How about teaching courses that help new psychologists develop the courage, creativity and basic survival skills that will enable them to thrive outside of managed care?
How about articulating a fundamental truth: "Warning! Managed care may be synonymous with compromised care"?
It saddened and angered me to read this article in the Monitor--the "voice" of psychology. Managed care should not be the "aspirational reality" we are teaching our new psychologists; rather, it should be identified as the sometimes unavoidable cancer of our profession. Rather than helping it metastasize, I would like to see us use our resources to find a cure.
SANDRA HABER, PHD
New York, N.Y.
I very much salute the message of your December article, "Marketplace 101," which focused on giving students more exposure to maneuvering the strange and twisted waters of managed care. However, I would also like to see programs do more on the business of practice--all that stuff that a successful practitioner needs to do (e.g., basic finances, marketing, etc.) in order to do the stuff that we were trained to do (e.g., therapy, assessment, etc.). Without the latter, it's impossible to do the former.
Incidentally, if we do better on promoting the benefits of psychology, we become less dependent on managed care's paltry offerings. After all, it is only by being dependent on managed care that one needs to bow to their unreasonable demands. Psychology has a great deal to offer the world, but too few of us are trained on how to really bring that message out.
ARI TUCKERMAN, PSYD, MBA
After reading the December issue, I note with much approval APA's increasing emphasis on positive psychology, wellness and prevention. This is a welcome change from the illness model that has been dominant in the years past and still occupies a prominent position in our membership and social policy positions. As we move forward into the decade of behavior, it is only fitting that we acknowledge the pioneering work of Marie Jahoda, Seymour Sarason, James Kelly, Julian Rappaport, Emory Cowen, George Albee, Ed Ziegler, Barbara Dohrenwend, Steve Goldston, and John Glidewell, among others.

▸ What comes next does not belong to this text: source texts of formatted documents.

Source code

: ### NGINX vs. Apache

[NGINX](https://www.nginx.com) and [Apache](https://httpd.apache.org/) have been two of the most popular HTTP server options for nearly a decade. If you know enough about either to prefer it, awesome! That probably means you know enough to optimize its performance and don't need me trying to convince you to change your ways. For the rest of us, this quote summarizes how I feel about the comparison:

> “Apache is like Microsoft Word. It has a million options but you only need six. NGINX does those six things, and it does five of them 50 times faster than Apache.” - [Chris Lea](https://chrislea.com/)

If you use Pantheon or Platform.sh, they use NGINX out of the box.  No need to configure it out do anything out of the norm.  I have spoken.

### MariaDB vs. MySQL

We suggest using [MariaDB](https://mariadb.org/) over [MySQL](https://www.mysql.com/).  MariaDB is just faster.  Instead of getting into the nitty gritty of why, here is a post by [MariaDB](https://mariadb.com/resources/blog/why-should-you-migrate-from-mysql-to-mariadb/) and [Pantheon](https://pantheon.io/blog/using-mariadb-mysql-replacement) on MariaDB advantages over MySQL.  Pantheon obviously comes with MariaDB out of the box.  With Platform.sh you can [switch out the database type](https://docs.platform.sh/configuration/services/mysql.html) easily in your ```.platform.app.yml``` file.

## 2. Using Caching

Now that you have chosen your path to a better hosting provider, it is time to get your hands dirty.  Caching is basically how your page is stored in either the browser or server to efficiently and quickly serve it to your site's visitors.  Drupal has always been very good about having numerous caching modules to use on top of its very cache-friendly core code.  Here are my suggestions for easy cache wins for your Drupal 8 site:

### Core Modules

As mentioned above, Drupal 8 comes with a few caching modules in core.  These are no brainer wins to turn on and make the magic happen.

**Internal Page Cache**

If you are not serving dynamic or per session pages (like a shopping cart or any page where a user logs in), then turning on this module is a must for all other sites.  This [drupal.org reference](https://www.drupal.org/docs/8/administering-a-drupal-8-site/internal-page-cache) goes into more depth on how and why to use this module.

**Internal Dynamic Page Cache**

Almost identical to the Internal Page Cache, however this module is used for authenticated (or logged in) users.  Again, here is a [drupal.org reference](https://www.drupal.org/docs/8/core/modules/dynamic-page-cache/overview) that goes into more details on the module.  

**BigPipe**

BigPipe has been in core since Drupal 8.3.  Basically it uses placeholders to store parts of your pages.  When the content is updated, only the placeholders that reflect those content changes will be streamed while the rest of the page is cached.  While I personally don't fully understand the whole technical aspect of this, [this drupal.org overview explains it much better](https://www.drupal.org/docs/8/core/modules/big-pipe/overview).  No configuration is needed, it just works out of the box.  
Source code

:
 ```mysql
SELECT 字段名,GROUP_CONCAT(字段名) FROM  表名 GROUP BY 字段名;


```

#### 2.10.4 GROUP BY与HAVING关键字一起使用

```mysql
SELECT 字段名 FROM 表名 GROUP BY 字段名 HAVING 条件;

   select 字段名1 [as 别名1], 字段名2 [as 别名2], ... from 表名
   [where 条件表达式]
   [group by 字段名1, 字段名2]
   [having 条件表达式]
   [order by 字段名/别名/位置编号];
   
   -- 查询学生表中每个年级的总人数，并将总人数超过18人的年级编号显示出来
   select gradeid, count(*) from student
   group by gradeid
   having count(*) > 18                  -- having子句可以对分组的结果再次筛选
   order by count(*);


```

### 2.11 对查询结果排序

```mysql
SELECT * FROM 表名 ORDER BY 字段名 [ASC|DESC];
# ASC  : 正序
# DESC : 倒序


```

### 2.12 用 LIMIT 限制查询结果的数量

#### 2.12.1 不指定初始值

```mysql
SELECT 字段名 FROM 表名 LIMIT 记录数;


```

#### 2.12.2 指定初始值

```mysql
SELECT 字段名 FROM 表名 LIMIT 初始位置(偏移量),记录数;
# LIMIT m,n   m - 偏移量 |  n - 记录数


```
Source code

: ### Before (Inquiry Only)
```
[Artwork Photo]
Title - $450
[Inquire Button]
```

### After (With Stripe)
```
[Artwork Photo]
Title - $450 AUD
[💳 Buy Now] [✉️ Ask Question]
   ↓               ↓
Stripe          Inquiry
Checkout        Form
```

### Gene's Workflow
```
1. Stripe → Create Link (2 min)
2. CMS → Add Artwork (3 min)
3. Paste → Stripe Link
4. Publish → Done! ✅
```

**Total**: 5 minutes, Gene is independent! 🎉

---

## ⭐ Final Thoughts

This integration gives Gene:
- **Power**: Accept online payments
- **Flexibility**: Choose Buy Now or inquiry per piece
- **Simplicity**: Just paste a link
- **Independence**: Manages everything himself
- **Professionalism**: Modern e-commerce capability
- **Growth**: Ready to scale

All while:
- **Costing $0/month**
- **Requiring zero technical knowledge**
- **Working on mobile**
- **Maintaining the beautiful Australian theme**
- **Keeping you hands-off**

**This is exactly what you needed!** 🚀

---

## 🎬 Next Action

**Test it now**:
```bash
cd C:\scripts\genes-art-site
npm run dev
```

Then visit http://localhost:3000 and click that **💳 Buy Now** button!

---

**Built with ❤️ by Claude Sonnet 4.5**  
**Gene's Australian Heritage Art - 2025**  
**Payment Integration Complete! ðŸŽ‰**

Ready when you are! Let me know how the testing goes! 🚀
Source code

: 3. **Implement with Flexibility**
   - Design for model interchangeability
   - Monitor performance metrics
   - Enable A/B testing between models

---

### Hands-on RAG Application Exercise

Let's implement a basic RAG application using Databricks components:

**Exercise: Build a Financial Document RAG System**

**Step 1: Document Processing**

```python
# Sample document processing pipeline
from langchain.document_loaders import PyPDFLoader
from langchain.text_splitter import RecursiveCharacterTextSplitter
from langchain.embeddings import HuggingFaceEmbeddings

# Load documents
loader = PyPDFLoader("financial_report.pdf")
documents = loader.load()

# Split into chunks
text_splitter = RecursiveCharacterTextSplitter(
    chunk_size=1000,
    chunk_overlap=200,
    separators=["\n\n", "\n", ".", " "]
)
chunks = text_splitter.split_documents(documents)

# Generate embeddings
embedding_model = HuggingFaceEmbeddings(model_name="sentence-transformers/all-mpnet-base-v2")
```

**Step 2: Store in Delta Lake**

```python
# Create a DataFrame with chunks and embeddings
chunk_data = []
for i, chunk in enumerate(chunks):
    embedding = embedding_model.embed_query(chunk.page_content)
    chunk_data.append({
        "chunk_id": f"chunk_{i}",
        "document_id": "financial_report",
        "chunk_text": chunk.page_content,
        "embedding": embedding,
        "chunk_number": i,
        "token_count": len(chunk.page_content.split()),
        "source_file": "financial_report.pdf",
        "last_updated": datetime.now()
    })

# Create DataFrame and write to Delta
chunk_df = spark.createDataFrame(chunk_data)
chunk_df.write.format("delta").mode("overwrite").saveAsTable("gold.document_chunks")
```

Their contributions have laid the foundation for a richer psychology that will further research and practice to significantly enhance the understanding and improvement of human conditions.
In the otherwise interesting and important article, "Implications of the Boy Scouts of America case" (November Monitor), Mark Phillips and Margaret Bull Kovera use the term "gender-inappropriate behaviors." In the year 2000 this term should surely be regarded as archaic and, if used at all, enclosed in quotation marks. For psychologists, who are often regarded as experts about behavior, to continue this harmful practice is particularly troubling. May I suggest that the editors of the Monitor and other APA publications do their part by eliminating such usage from their publications?
PAULA J. KAPLAN, PHD
A story of survival
I was extremely pleased to see the article in the November Monitor "Remembering the Holocaust" by Nicole S. Crawford. I, too, am what you might call "the child of the Holocaust." I lived in Nazi Germany suffering considerably from persecution, with one side of my family totally annihilated by the Nazis. I came to the United States at the end of 1938 at age 10. I found it most difficult to settle down unlike many other refugees. It is difficult to know the impact of persecution on a child of 10 years old, but one thing is certain, it did not make me into the most sociable of individuals. Despite this I always wanted to help the underdog and who fitted this more than "maladjusted young people."
One might say I suffered from low self-esteem, which drove me in many ways. Most recently I was invited to give a lecture in Austria, and was received very well. I have never blamed the new generation of Germans or any others who were the children of the Nazi regime or ideology. To blame them would have been as base as what the Nazis did to minorities in Germany and elsewhere.
Now I am near the end of my days, although I am in extremely good health, and I am persuaded by personal experience that these early events in my life directed me in ways which were both negative and positive, but I would not wish to repeat them.